Mandoble con la mano izquierda. Un nuevo grito.


-¿Desde cuándo contratan mecánicos en las forjas?


Un puñetazo. La nariz del viejo mecánico comenzó a manar sangre.


-Despídete de tu cara, Ciriaco -gritó, esta vez sí, Luján-. Éstos -señaló hacia detrás de él con la cabeza, hacia los policías- te van a hacer una nueva, por cabrón.


-¡Yo no he hecho nada malo!


Luján se irguió e irguió a Ciriaco, sin dejar de tirarle de los pelos. Una vez semierguido el mecánico, le propinó un rodillazo en el estómago. Escuchó el aire huir de su cuerpo. Lo empujó contra un mueble. Ciriaco chocó con estrépito contra la especie de cómoda. Un tocadiscos que había sobre ella salió disparado, y el ruido de múltiples pequeñas piezas rotas rebotando contra el suelo se multiplicó. El mecánico se quedó semisentado en el mueble, con los calzoncillos chorreando, llorando a lágrima viva y sangrando cascadas de sangre por la nariz rota.
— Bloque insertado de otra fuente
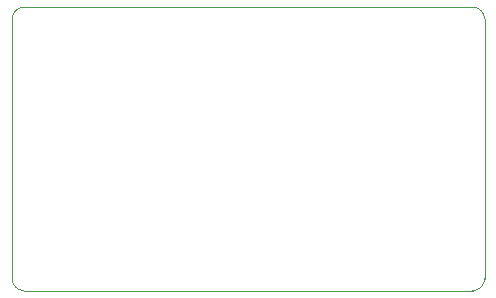
<source format=gm1>
%TF.GenerationSoftware,KiCad,Pcbnew,5.1.6-c6e7f7d~86~ubuntu18.04.1*%
%TF.CreationDate,2020-07-28T03:10:59+01:00*%
%TF.ProjectId,pmod_picoblade,706d6f64-5f70-4696-936f-626c6164652e,rev?*%
%TF.SameCoordinates,Original*%
%TF.FileFunction,Profile,NP*%
%FSLAX46Y46*%
G04 Gerber Fmt 4.6, Leading zero omitted, Abs format (unit mm)*
G04 Created by KiCad (PCBNEW 5.1.6-c6e7f7d~86~ubuntu18.04.1) date 2020-07-28 03:10:59*
%MOMM*%
%LPD*%
G01*
G04 APERTURE LIST*
%TA.AperFunction,Profile*%
%ADD10C,0.050000*%
%TD*%
G04 APERTURE END LIST*
D10*
X139000000Y-81000000D02*
G75*
G02*
X138000000Y-82000000I-1000000J0D01*
G01*
X138000000Y-58000000D02*
G75*
G02*
X139000000Y-59000000I0J-1000000D01*
G01*
X100000000Y-82000000D02*
G75*
G02*
X99000000Y-81000000I0J1000000D01*
G01*
X99000000Y-59000000D02*
G75*
G02*
X100000000Y-58000000I1000000J0D01*
G01*
X138000000Y-82000000D02*
X100000000Y-82000000D01*
X139000000Y-59000000D02*
X139000000Y-81000000D01*
X100000000Y-58000000D02*
X138000000Y-58000000D01*
X99000000Y-81000000D02*
X99000000Y-59000000D01*
M02*

</source>
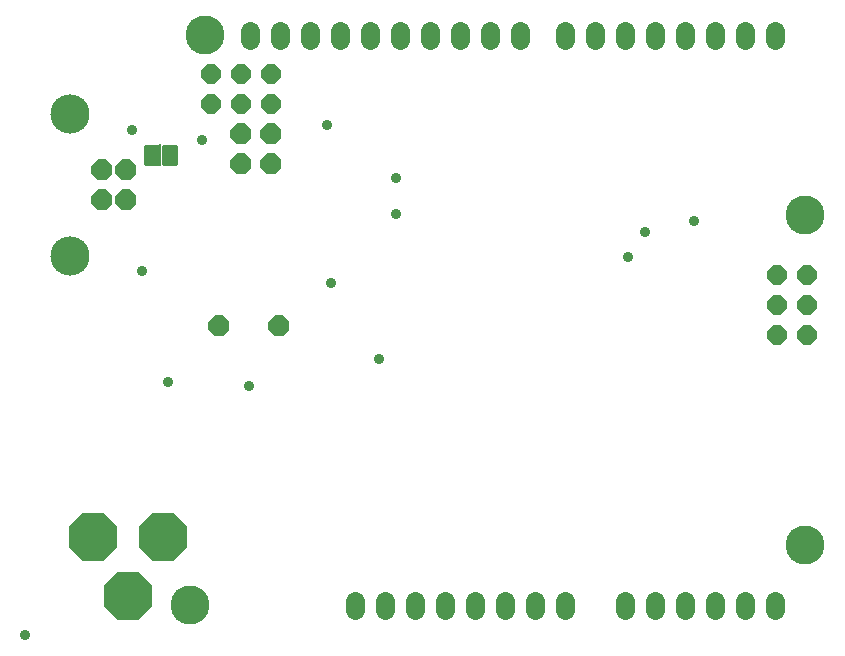
<source format=gbr>
G04 EAGLE Gerber RS-274X export*
G75*
%MOMM*%
%FSLAX34Y34*%
%LPD*%
%INSoldermask Bottom*%
%IPPOS*%
%AMOC8*
5,1,8,0,0,1.08239X$1,22.5*%
G01*
%ADD10C,3.301600*%
%ADD11P,1.787675X8X292.500000*%
%ADD12P,4.439531X8X202.500000*%
%ADD13P,4.439531X8X112.500000*%
%ADD14C,2.051600*%
%ADD15P,1.924489X8X292.500000*%
%ADD16C,3.317600*%
%ADD17P,1.787675X8X202.500000*%
%ADD18C,0.215900*%
%ADD19R,0.152400X1.828800*%
%ADD20P,1.924489X8X112.500000*%
%ADD21C,0.880000*%
%ADD22C,1.625600*%


D10*
X660400Y355600D03*
X660400Y76200D03*
X152400Y508000D03*
X139700Y25400D03*
D11*
X636270Y304800D03*
X661670Y304800D03*
X636270Y279400D03*
X661670Y279400D03*
X636270Y254000D03*
X661670Y254000D03*
D12*
X86868Y33020D03*
D13*
X116840Y83058D03*
X56896Y83058D03*
D14*
X94488Y33020D03*
X79248Y33020D03*
X56896Y75438D03*
X56896Y90678D03*
X116840Y75438D03*
X116840Y90678D03*
D15*
X85200Y368500D03*
X85200Y393500D03*
X65200Y393500D03*
X65200Y368500D03*
D16*
X38100Y441000D03*
X38100Y321000D03*
D17*
X208280Y474980D03*
X208280Y449580D03*
X182880Y474980D03*
X182880Y449580D03*
X157480Y474980D03*
X157480Y449580D03*
D18*
X127191Y413830D02*
X116649Y413830D01*
X127191Y413830D02*
X127191Y398970D01*
X116649Y398970D01*
X116649Y413830D01*
X116649Y401021D02*
X127191Y401021D01*
X127191Y403072D02*
X116649Y403072D01*
X116649Y405123D02*
X127191Y405123D01*
X127191Y407174D02*
X116649Y407174D01*
X116649Y409225D02*
X127191Y409225D01*
X127191Y411276D02*
X116649Y411276D01*
X116649Y413327D02*
X127191Y413327D01*
X111951Y413830D02*
X101409Y413830D01*
X111951Y413830D02*
X111951Y398970D01*
X101409Y398970D01*
X101409Y413830D01*
X101409Y401021D02*
X111951Y401021D01*
X111951Y403072D02*
X101409Y403072D01*
X101409Y405123D02*
X111951Y405123D01*
X111951Y407174D02*
X101409Y407174D01*
X101409Y409225D02*
X111951Y409225D01*
X111951Y411276D02*
X101409Y411276D01*
X101409Y413327D02*
X111951Y413327D01*
D19*
X114300Y406400D03*
D20*
X208280Y398780D03*
X182880Y398780D03*
X208280Y424180D03*
X182880Y424180D03*
D15*
X214630Y261620D03*
X163830Y261620D03*
D21*
X0Y0D03*
X566420Y350520D03*
X524510Y341630D03*
X510540Y320040D03*
X313690Y387350D03*
X313690Y356870D03*
X259080Y298450D03*
X99060Y308610D03*
X149860Y419100D03*
X208280Y474980D03*
X157480Y474980D03*
X182880Y449580D03*
X182880Y474980D03*
X90170Y427990D03*
X120650Y214630D03*
X189230Y210820D03*
X255270Y431800D03*
X299720Y233680D03*
X661670Y304800D03*
D22*
X279400Y29210D02*
X279400Y21590D01*
X304800Y21590D02*
X304800Y29210D01*
X330200Y29210D02*
X330200Y21590D01*
X355600Y21590D02*
X355600Y29210D01*
X381000Y29210D02*
X381000Y21590D01*
X406400Y21590D02*
X406400Y29210D01*
X431800Y29210D02*
X431800Y21590D01*
X457200Y21590D02*
X457200Y29210D01*
X508000Y29210D02*
X508000Y21590D01*
X533400Y21590D02*
X533400Y29210D01*
X558800Y29210D02*
X558800Y21590D01*
X584200Y21590D02*
X584200Y29210D01*
X609600Y29210D02*
X609600Y21590D01*
X635000Y21590D02*
X635000Y29210D01*
X635000Y504190D02*
X635000Y511810D01*
X609600Y511810D02*
X609600Y504190D01*
X584200Y504190D02*
X584200Y511810D01*
X558800Y511810D02*
X558800Y504190D01*
X533400Y504190D02*
X533400Y511810D01*
X508000Y511810D02*
X508000Y504190D01*
X482600Y504190D02*
X482600Y511810D01*
X457200Y511810D02*
X457200Y504190D01*
X419100Y504190D02*
X419100Y511810D01*
X393700Y511810D02*
X393700Y504190D01*
X368300Y504190D02*
X368300Y511810D01*
X342900Y511810D02*
X342900Y504190D01*
X317500Y504190D02*
X317500Y511810D01*
X292100Y511810D02*
X292100Y504190D01*
X266700Y504190D02*
X266700Y511810D01*
X241300Y511810D02*
X241300Y504190D01*
X215900Y504190D02*
X215900Y511810D01*
X190500Y511810D02*
X190500Y504190D01*
M02*

</source>
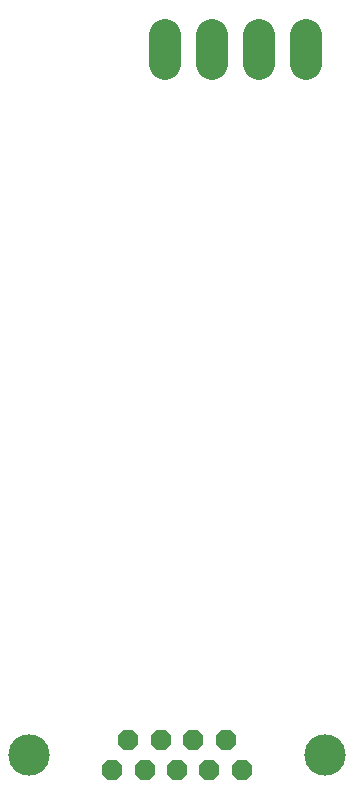
<source format=gbr>
G04 EAGLE Gerber RS-274X export*
G75*
%MOMM*%
%FSLAX34Y34*%
%LPD*%
%INSoldermask Top*%
%IPPOS*%
%AMOC8*
5,1,8,0,0,1.08239X$1,22.5*%
G01*
%ADD10P,1.869504X8X202.500000*%
%ADD11C,3.505200*%
%ADD12C,2.717800*%


D10*
X480364Y165100D03*
X452932Y165100D03*
X425500Y165100D03*
X398068Y165100D03*
X370636Y165100D03*
X466648Y190500D03*
X439216Y190500D03*
X411784Y190500D03*
X384352Y190500D03*
D11*
X550722Y177800D03*
X300278Y177800D03*
D12*
X455188Y762427D02*
X455188Y787573D01*
X494812Y787573D02*
X494812Y762427D01*
X534436Y762427D02*
X534436Y787573D01*
X415564Y787573D02*
X415564Y762427D01*
M02*

</source>
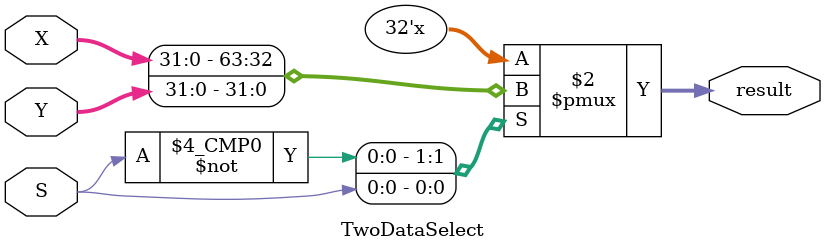
<source format=sv>
module TwoDataSelect
#(parameter N = 32 )
(
    input  logic [N-1:0] X,     //源数据X
    input  logic [N-1:0] Y,     //源数据Y
    input  logic S,             //多路选择器功能开关
    output logic [N-1:0] result //最终结果
);

always_comb 
begin
   case (S)
      1'b0: result = X;        
      1'b1: result = Y;
      default: result = 1'bx;
   endcase
end

endmodule
</source>
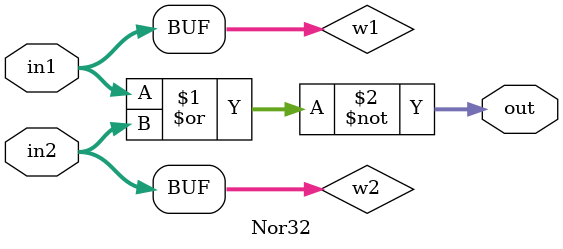
<source format=v>
module Nor32(in1 ,in2 ,out);
  input [31:0] in1,in2;
  
  wire [31:0] w1,w2;
  
  output [31:0]out;
  
  assign w1 = in1;
  assign w2 = in2;
  
  assign out = ~(w1|w2);
  
endmodule


</source>
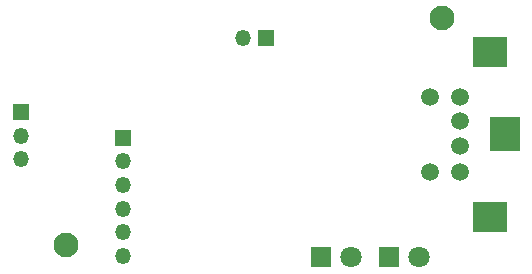
<source format=gbr>
G04 #@! TF.GenerationSoftware,KiCad,Pcbnew,(6.0.1-0)*
G04 #@! TF.CreationDate,2022-03-09T23:32:46+00:00*
G04 #@! TF.ProjectId,x1key,78316b65-792e-46b6-9963-61645f706362,1.2*
G04 #@! TF.SameCoordinates,Original*
G04 #@! TF.FileFunction,Soldermask,Bot*
G04 #@! TF.FilePolarity,Negative*
%FSLAX46Y46*%
G04 Gerber Fmt 4.6, Leading zero omitted, Abs format (unit mm)*
G04 Created by KiCad (PCBNEW (6.0.1-0)) date 2022-03-09 23:32:46*
%MOMM*%
%LPD*%
G01*
G04 APERTURE LIST*
%ADD10C,1.500000*%
%ADD11R,3.000000X2.500000*%
%ADD12R,2.500000X3.000000*%
%ADD13R,1.350000X1.350000*%
%ADD14O,1.350000X1.350000*%
%ADD15C,2.100000*%
%ADD16R,1.800000X1.800000*%
%ADD17C,1.800000*%
G04 APERTURE END LIST*
D10*
X92540000Y-92157000D03*
X92540000Y-94316000D03*
X92540000Y-90125000D03*
X92540000Y-96475000D03*
X90000000Y-90125000D03*
X90000000Y-96475000D03*
D11*
X95080000Y-86315000D03*
D12*
X96287800Y-93300000D03*
D11*
X95080000Y-100285000D03*
D13*
X63980000Y-93610000D03*
D14*
X63980000Y-95610000D03*
X63980000Y-97610000D03*
X63980000Y-99610000D03*
X63980000Y-101610000D03*
X63980000Y-103610000D03*
D15*
X91000000Y-83500000D03*
X59200000Y-102700000D03*
D13*
X76130000Y-85130000D03*
D14*
X74130000Y-85130000D03*
D16*
X86520000Y-103680000D03*
D17*
X89060000Y-103680000D03*
D16*
X80770000Y-103690000D03*
D17*
X83310000Y-103690000D03*
D13*
X55320000Y-91440000D03*
D14*
X55320000Y-93440000D03*
X55320000Y-95440000D03*
M02*

</source>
-Deja de decir gilipolleces -le dijo Luján, recuperando el tono bajo y monocorde-. Estás a punto de donar a la ciencia policial tus huesos y la poca salud que te queda. Si no juegas bien tus cartas, para cuando amanezca no te van a conocer ni los hijos de puta de tus hijos.


Con la izquierda le agarró el cuello. Con la derecha le puso el dedo índice delante de los ojos.


-Te lo preguntaré una vez. Una sola. ¿Dónde están?


Ciriaco boqueaba, sin aire. Luján esperó. Cuando notó que los músculos del mecánico se relajaban, rebajó la presión. El interrogado recuperó el resuello. Y, luego, comenzó a sollozar. Un llanto callado, pero neto. Ciriaco lloraba por sí mismo. En ese momento, Luján supo que no hablaría.


-Lleváoslo -acabó por decir a los uniformados, que esperaban detrás de él-. Esta noche tenéis partida de ping pong.





1 El rojo y el negro son los colores del anarcosindicalismo.